Shear did say that SBA was considering a new acquiring a new system, and that that would be a step forward.

Another issue with the certification system that troubled lawmakers was oversight and verification of the certification process.

“At one point in time, the certification process was so poorly overseen, that the GAO was able to certify fake businesses with principle locations at the Alamo and at a Starbucks down the street from the White House,” said Ranking Member Nydia Velazquez (D-N.Y.).

Shoraka acknowledged past issues with the certification process, but said that now the situation was exactly the opposite. SBA implemented a front-end certification process that businesses now refer to as “onerous” and an “overly burdensome requirement.”

He explained that many of the requirements, like the office location and worker residence requirements, were difficult for firms, especially small businesses, to maintain. That’s why, he said in response to a concern from Rep. Judy Chu (D-Calif.), 90 percent of HUBZone areas lack any certified businesses, and only 5600 businesses use the program nationwide.

“The challenge is, quite frankly, it’s a unique program,” Shoraka said. “A lot of times, firms will fall in and out of compliance with the program, and quite frankly, contracting officers have a hesitancy to use the program sometimes because of these unique differences.”
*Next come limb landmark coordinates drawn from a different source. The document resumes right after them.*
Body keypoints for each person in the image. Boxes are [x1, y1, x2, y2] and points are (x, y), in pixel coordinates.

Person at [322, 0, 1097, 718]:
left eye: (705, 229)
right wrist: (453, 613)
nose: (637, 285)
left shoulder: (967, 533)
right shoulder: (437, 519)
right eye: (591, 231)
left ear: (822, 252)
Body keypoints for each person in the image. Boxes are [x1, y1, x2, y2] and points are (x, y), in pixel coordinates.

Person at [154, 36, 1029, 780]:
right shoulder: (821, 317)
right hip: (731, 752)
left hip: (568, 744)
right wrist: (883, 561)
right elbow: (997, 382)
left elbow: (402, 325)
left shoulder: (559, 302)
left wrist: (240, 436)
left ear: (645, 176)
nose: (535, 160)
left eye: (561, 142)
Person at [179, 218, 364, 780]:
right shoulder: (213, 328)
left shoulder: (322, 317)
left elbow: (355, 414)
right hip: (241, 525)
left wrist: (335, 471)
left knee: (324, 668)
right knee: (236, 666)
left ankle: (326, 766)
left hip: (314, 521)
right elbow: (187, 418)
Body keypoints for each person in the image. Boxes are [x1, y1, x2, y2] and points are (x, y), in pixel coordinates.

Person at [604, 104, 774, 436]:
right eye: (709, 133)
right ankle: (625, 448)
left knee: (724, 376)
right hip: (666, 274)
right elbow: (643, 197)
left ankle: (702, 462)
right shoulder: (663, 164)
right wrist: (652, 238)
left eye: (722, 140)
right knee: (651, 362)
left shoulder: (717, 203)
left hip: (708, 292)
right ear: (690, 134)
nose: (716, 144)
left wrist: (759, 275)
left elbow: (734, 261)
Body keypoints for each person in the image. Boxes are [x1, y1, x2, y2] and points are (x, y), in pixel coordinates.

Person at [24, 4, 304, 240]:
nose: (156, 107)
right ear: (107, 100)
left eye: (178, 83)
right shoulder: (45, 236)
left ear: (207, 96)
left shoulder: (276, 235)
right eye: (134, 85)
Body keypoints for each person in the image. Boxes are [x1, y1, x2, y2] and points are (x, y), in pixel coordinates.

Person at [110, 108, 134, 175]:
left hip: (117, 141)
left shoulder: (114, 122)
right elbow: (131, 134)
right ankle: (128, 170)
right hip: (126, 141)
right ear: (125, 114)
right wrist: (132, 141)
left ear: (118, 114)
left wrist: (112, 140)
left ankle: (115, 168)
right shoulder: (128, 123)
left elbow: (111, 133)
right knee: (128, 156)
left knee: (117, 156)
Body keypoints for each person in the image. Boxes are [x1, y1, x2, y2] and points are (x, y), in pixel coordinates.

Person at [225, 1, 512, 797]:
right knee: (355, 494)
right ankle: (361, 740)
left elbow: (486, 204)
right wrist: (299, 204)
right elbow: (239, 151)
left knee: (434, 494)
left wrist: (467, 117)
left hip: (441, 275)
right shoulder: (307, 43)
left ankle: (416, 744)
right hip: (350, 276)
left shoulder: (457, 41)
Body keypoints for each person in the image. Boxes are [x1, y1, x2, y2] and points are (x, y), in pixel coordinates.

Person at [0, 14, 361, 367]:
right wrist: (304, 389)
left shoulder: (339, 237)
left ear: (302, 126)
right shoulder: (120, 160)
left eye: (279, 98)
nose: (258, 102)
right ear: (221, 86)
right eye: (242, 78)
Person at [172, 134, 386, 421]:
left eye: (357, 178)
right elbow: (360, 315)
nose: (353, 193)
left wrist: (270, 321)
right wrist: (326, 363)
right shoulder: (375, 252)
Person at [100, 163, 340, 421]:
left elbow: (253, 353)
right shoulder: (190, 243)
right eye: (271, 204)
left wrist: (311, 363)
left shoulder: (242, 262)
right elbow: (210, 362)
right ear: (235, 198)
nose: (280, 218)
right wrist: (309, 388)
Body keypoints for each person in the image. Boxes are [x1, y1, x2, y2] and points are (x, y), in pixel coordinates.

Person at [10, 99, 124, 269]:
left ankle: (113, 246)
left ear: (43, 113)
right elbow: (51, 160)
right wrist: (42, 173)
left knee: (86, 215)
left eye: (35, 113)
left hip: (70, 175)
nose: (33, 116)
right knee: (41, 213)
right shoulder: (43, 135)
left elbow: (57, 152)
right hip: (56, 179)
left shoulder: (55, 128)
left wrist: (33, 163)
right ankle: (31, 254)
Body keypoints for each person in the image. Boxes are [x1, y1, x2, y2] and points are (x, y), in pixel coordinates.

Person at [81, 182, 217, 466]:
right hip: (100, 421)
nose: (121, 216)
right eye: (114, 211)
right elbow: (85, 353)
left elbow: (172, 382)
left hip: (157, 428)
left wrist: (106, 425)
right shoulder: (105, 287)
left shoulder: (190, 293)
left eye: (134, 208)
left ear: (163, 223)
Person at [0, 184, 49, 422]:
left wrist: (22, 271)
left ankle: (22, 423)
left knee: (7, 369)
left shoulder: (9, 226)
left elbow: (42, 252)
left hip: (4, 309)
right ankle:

He said part of the technological updates SBA is undertaking to improve HUBZone include an automated tracking system that will notify employers whether they are in compliance with program requirements.

The challenge to that, he said, is that much of the data HUBZone relies upon to determine such qualifications are updated monthly, while HUBZone changes are only issued annually. He said for the time being, until these issues can be resolved, SBA encourages businesses to work with district offices to determine and ensure that they remain in compliance.